- Given records -
● ● ● ●

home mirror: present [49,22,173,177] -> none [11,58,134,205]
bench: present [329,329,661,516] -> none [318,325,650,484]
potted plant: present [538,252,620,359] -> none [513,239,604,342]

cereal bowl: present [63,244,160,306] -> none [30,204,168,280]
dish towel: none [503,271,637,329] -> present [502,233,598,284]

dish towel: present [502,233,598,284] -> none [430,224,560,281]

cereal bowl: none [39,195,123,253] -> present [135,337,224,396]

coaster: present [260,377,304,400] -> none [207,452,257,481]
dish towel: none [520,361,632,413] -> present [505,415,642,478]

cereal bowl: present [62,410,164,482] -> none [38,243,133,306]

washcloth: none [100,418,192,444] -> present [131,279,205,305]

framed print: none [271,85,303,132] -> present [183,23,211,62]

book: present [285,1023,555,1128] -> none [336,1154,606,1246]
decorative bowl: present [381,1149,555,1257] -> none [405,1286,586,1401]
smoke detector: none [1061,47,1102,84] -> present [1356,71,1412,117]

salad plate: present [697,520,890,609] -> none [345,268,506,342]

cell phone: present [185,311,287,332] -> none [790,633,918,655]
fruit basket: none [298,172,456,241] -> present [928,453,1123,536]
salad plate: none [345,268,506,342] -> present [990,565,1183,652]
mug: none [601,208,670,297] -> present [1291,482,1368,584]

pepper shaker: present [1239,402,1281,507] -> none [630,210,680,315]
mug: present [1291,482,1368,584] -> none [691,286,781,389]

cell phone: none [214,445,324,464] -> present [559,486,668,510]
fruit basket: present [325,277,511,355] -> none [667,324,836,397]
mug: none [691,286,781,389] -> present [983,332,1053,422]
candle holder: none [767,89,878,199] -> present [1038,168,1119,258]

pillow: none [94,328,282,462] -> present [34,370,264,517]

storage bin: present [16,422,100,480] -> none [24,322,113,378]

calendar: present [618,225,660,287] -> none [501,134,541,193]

● ● ● ●

Every line of the data above that includes "phone" should be listed.

- Solution for this exercise -
cell phone: present [185,311,287,332] -> none [790,633,918,655]
cell phone: none [214,445,324,464] -> present [559,486,668,510]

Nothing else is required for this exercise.